Arkin aspired to be an actor from an early age. His family moved to Los Angeles when he was 11 years old. After high-school graduation, he studied drama first at Los Angeles City College and then at Los Angeles State College (now California State University, Los Angeles), and he also briefly attended Bennington College in Vermont. Arkin moved to New York City in 1955 and embarked on a career in music as a songwriter, singer, and guitar player. In 1957 he joined with Erik Darling and Bob Carey in a folk group called the Tarriers. His first film appearance was as a member of that group in the low-budget beach movie Calypso Heat Wave (1957). Arkin had a small singing part in 1958 in an Off-Broadway production of Heloise before joining the Compass Players improv troupe in St. Louis, Missouri. From there he joined the new Second City improv group in Chicago, and it was there that he received his real training in theatre. When Arkin returned to the New York stage, it was in a 1961 Broadway revue, From the Second City. In 1963 he originated the role of David Kolowitz in the Broadway production of Enter Laughing, based on a semi-autobiographical novel by Carl Reiner; he earned favourable notice as well as a Tony Award for best featured actor. He won further plaudits for his performance in the Broadway production Luv (1964–67), directed by Mike Nichols.
Arkin made his feature film debut as the head of a Russian landing party from a Soviet submarine that became grounded off a beach in New England in The Russians Are Coming! The Russians Are Coming! (1966), and his performance earned him a nomination for an Academy Award for best actor. He played a vicious murderer stalking the character portrayed by Audrey Hepburn in the thriller Wait Until Dark (1967), took the title role in Bud Yorkin’s Inspector Clouseau (1968), and was nominated for another Oscar as well as a Golden Globe Award for his performance as the deaf protagonist of The Heart Is a Lonely Hunter (1968), based on a novel by Carson McCullers.
Arkin was again nominated for a Golden Globe Award for his portrayal of a Puerto Rican single father in Popi (1969), and he played Captain Yossarian in Nichols’s Catch-22 (1970), based on the 1961 novel by Joseph Heller. Arkin directed and acted in the film Little Murders (1971), having earlier (1969) directed an Off-Broadway revival of that play, written by Jules Feiffer. He later received a Tony Award (1973) for his staging of Neil Simon’s The Sunshine Boys (1972–74). He also appeared in the 1972 film adaptation of the Simon’s play Last of the Red Hot Lovers, played a San Francisco detective in the comedy Freebie and the Bean (1974), portrayed Sigmund Freud in The Seven-Per-Cent Solution (1976), and appeared opposite Peter Falk in Arthur Hiller’s comedy The In-Laws (1979).

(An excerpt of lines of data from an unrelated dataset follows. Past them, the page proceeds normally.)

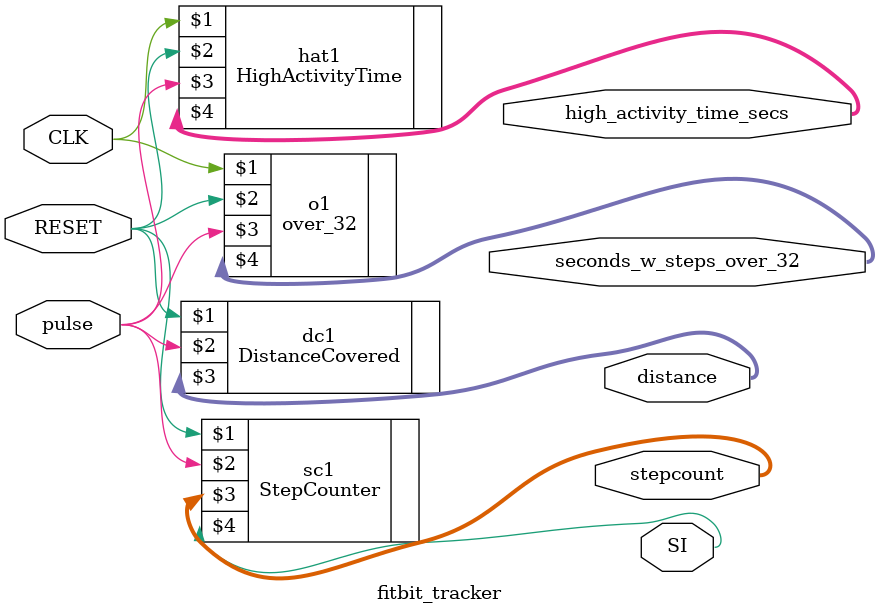
<source format=v>
`timescale 1ns / 1ps


module fitbit_tracker(CLK, RESET, pulse, stepcount, distance, seconds_w_steps_over_32, high_activity_time_secs, SI);
    
    input CLK, RESET, pulse;
    output [15:0] stepcount, distance, seconds_w_steps_over_32, high_activity_time_secs;
    output SI;
        
    StepCounter sc1 (RESET, pulse, stepcount, SI);
    DistanceCovered dc1 (RESET, pulse, distance);
    over_32 o1 (CLK, RESET, pulse, seconds_w_steps_over_32);
    HighActivityTime hat1 (CLK, RESET, pulse, high_activity_time_secs);
        
endmodule

</source>
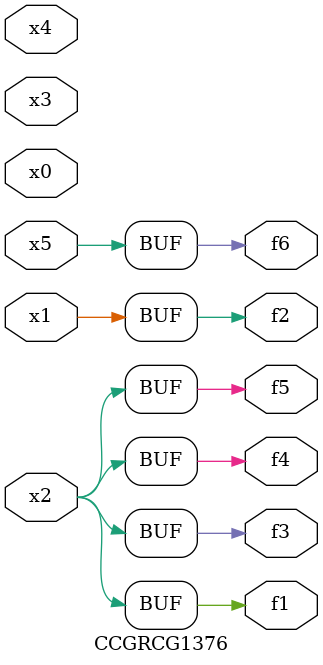
<source format=v>
module CCGRCG1376(
	input x0, x1, x2, x3, x4, x5,
	output f1, f2, f3, f4, f5, f6
);
	assign f1 = x2;
	assign f2 = x1;
	assign f3 = x2;
	assign f4 = x2;
	assign f5 = x2;
	assign f6 = x5;
endmodule

</source>
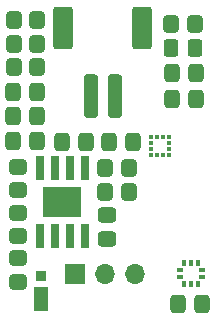
<source format=gbr>
%TF.GenerationSoftware,KiCad,Pcbnew,8.0.4*%
%TF.CreationDate,2025-01-29T23:36:48-05:00*%
%TF.ProjectId,Raidillon,52616964-696c-46c6-9f6e-2e6b69636164,rev?*%
%TF.SameCoordinates,Original*%
%TF.FileFunction,Soldermask,Bot*%
%TF.FilePolarity,Negative*%
%FSLAX46Y46*%
G04 Gerber Fmt 4.6, Leading zero omitted, Abs format (unit mm)*
G04 Created by KiCad (PCBNEW 8.0.4) date 2025-01-29 23:36:48*
%MOMM*%
%LPD*%
G01*
G04 APERTURE LIST*
G04 Aperture macros list*
%AMRoundRect*
0 Rectangle with rounded corners*
0 $1 Rounding radius*
0 $2 $3 $4 $5 $6 $7 $8 $9 X,Y pos of 4 corners*
0 Add a 4 corners polygon primitive as box body*
4,1,4,$2,$3,$4,$5,$6,$7,$8,$9,$2,$3,0*
0 Add four circle primitives for the rounded corners*
1,1,$1+$1,$2,$3*
1,1,$1+$1,$4,$5*
1,1,$1+$1,$6,$7*
1,1,$1+$1,$8,$9*
0 Add four rect primitives between the rounded corners*
20,1,$1+$1,$2,$3,$4,$5,0*
20,1,$1+$1,$4,$5,$6,$7,0*
20,1,$1+$1,$6,$7,$8,$9,0*
20,1,$1+$1,$8,$9,$2,$3,0*%
G04 Aperture macros list end*
%ADD10RoundRect,0.270833X-0.379167X-0.479167X0.379167X-0.479167X0.379167X0.479167X-0.379167X0.479167X0*%
%ADD11RoundRect,0.271277X-0.366223X-0.503723X0.366223X-0.503723X0.366223X0.503723X-0.366223X0.503723X0*%
%ADD12RoundRect,0.120000X0.480000X-0.930000X0.480000X0.930000X-0.480000X0.930000X-0.480000X-0.930000X0*%
%ADD13RoundRect,0.090000X0.360000X-0.360000X0.360000X0.360000X-0.360000X0.360000X-0.360000X-0.360000X0*%
%ADD14RoundRect,0.271277X0.366223X0.503723X-0.366223X0.503723X-0.366223X-0.503723X0.366223X-0.503723X0*%
%ADD15RoundRect,0.270833X0.379167X0.479167X-0.379167X0.479167X-0.379167X-0.479167X0.379167X-0.479167X0*%
%ADD16RoundRect,0.271277X0.503723X-0.366223X0.503723X0.366223X-0.503723X0.366223X-0.503723X-0.366223X0*%
%ADD17RoundRect,0.271739X0.353261X0.478261X-0.353261X0.478261X-0.353261X-0.478261X0.353261X-0.478261X0*%
%ADD18RoundRect,0.270833X0.479167X-0.379167X0.479167X0.379167X-0.479167X0.379167X-0.479167X-0.379167X0*%
%ADD19RoundRect,0.270833X-0.479167X0.379167X-0.479167X-0.379167X0.479167X-0.379167X0.479167X0.379167X0*%
%ADD20R,1.700000X1.700000*%
%ADD21O,1.700000X1.700000*%
%ADD22RoundRect,0.300000X-0.300000X-1.550000X0.300000X-1.550000X0.300000X1.550000X-0.300000X1.550000X0*%
%ADD23RoundRect,0.283334X-0.566666X-1.516666X0.566666X-1.516666X0.566666X1.516666X-0.566666X1.516666X0*%
%ADD24RoundRect,0.100000X-0.175000X-0.100000X0.175000X-0.100000X0.175000X0.100000X-0.175000X0.100000X0*%
%ADD25RoundRect,0.100000X-0.100000X-0.175000X0.100000X-0.175000X0.100000X0.175000X-0.100000X0.175000X0*%
%ADD26R,0.375000X0.350000*%
%ADD27R,0.350000X0.375000*%
%ADD28RoundRect,0.185000X-0.185000X0.860000X-0.185000X-0.860000X0.185000X-0.860000X0.185000X0.860000X0*%
%ADD29RoundRect,0.070000X-1.550000X1.205000X-1.550000X-1.205000X1.550000X-1.205000X1.550000X1.205000X0*%
G04 APERTURE END LIST*
D10*
%TO.C,R8*%
X102850000Y-103400000D03*
X104850000Y-103400000D03*
%TD*%
D11*
%TO.C,C1*%
X116212500Y-108060000D03*
X118287500Y-108060000D03*
%TD*%
D10*
%TO.C,R7*%
X102850000Y-105400000D03*
X104850000Y-105400000D03*
%TD*%
D11*
%TO.C,C9*%
X116742500Y-125450000D03*
X118817500Y-125450000D03*
%TD*%
D12*
%TO.C,D1*%
X105150000Y-124980000D03*
D13*
X105150000Y-123080000D03*
%TD*%
D14*
%TO.C,C10*%
X112987500Y-111750000D03*
X110912500Y-111750000D03*
%TD*%
D15*
%TO.C,R1*%
X118200000Y-101700000D03*
X116200000Y-101700000D03*
%TD*%
D16*
%TO.C,C8*%
X110750000Y-119937500D03*
X110750000Y-117862500D03*
%TD*%
D14*
%TO.C,C4*%
X104842976Y-109546000D03*
X102767976Y-109546000D03*
%TD*%
%TO.C,C5*%
X104837500Y-111600000D03*
X102762500Y-111600000D03*
%TD*%
D17*
%TO.C,D2*%
X118225000Y-103750000D03*
X116175000Y-103750000D03*
%TD*%
D14*
%TO.C,C3*%
X104837500Y-107450000D03*
X102762500Y-107450000D03*
%TD*%
D10*
%TO.C,R5*%
X110600000Y-113950000D03*
X112600000Y-113950000D03*
%TD*%
D11*
%TO.C,C2*%
X116212500Y-105900000D03*
X118287500Y-105900000D03*
%TD*%
D10*
%TO.C,R9*%
X102850000Y-101400000D03*
X104850000Y-101400000D03*
%TD*%
D18*
%TO.C,R2*%
X103200000Y-119700000D03*
X103200000Y-117700000D03*
%TD*%
D19*
%TO.C,R6*%
X103200000Y-121550000D03*
X103200000Y-123550000D03*
%TD*%
D20*
%TO.C,J2*%
X108000000Y-122900000D03*
D21*
X110540000Y-122900000D03*
X113080000Y-122900000D03*
%TD*%
D22*
%TO.C,J1*%
X109400000Y-107850000D03*
X111400000Y-107850000D03*
D23*
X107050000Y-102100000D03*
X113750000Y-102100000D03*
%TD*%
D24*
%TO.C,U2*%
X116925000Y-123150000D03*
X116925000Y-122550000D03*
D25*
X117250000Y-121925000D03*
X117850000Y-121925000D03*
X118450000Y-121925000D03*
D24*
X118775000Y-122550000D03*
X118775000Y-123150000D03*
D25*
X118450000Y-123775000D03*
X117850000Y-123775000D03*
X117250000Y-123775000D03*
%TD*%
D26*
%TO.C,U3*%
X115962500Y-111300000D03*
X115962500Y-111800000D03*
X115962500Y-112300000D03*
X115962500Y-112800000D03*
D27*
X115450000Y-112812500D03*
X114950000Y-112812500D03*
D26*
X114437500Y-112800000D03*
X114437500Y-112300000D03*
X114437500Y-111800000D03*
X114437500Y-111300000D03*
D27*
X114950000Y-111287500D03*
X115450000Y-111287500D03*
%TD*%
D28*
%TO.C,U4*%
X105045000Y-113925000D03*
X106315000Y-113925000D03*
X107585000Y-113925000D03*
X108855000Y-113925000D03*
X108855000Y-119675000D03*
X107585000Y-119675000D03*
X106315000Y-119675000D03*
X105045000Y-119675000D03*
D29*
X106950000Y-116800000D03*
%TD*%
D14*
%TO.C,C6*%
X108987500Y-111700000D03*
X106912500Y-111700000D03*
%TD*%
D15*
%TO.C,R4*%
X112600000Y-115950000D03*
X110600000Y-115950000D03*
%TD*%
D18*
%TO.C,R3*%
X103200000Y-115800000D03*
X103200000Y-113800000D03*
%TD*%
M02*

</source>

Arkin’s later films included Joshua Then and Now (1985), Tim Burton’s Edward Scissorhands (1990), and Glengarry Glen Ross (1992), based on the play by David Mamet. He was nominated for another Golden Globe Award and for an Emmy Award for his starring role in the television movie Escape from Sobibor (1987). He appeared in minor films and TV movies as well as in occasional guest roles on TV shows for the next several years, the most notable of which included the movies Grosse Pointe Blank (1997), Slums of Beverly Hills (1998), and Thirteen Conversations About One Thing (2001) and the TV movie The Pentagon Papers (2003), for which he received an Emmy Award nomination.
Arkin’s performance as the blunt, cantankerous, heroin-sniffing grandfather in Little Miss Sunshine (2006), a comedy about a dysfunctional family driving cross-country to attend a child beauty pageant, earned him the Academy Award for best supporting actor. His subsequent films included The Santa Clause 3: The Escape Clause (2006), the thriller Rendition (2007), the 2008 big-screen treatment of the 1965–70 TV series Get Smart, and the sentimental dog movie Marley & Me (2008). Arkin was nominated for another Oscar for his turn as the brash studio executive tasked with concocting a convincing fake movie in Argo (2012).
Arkin later appeared in Stand Up Guys (2012), Million Dollar Arm (2014), and Going in Style (2017). In 2019 he played a Wall Street tycoon in Dumbo, Tim Burton’s live-action remake of the 1941 Disney classic. During this time Arkin continued to appear on television, and in the Netflix series The Kominsky Method (2018–21) he starred as the longtime agent of an aging actor turned acting coach; for his performance, he received Emmy nominations in 2019 and 2020. Arkin also played a boxing coach in the Netflix action-comedy Spenser Confidential (2020).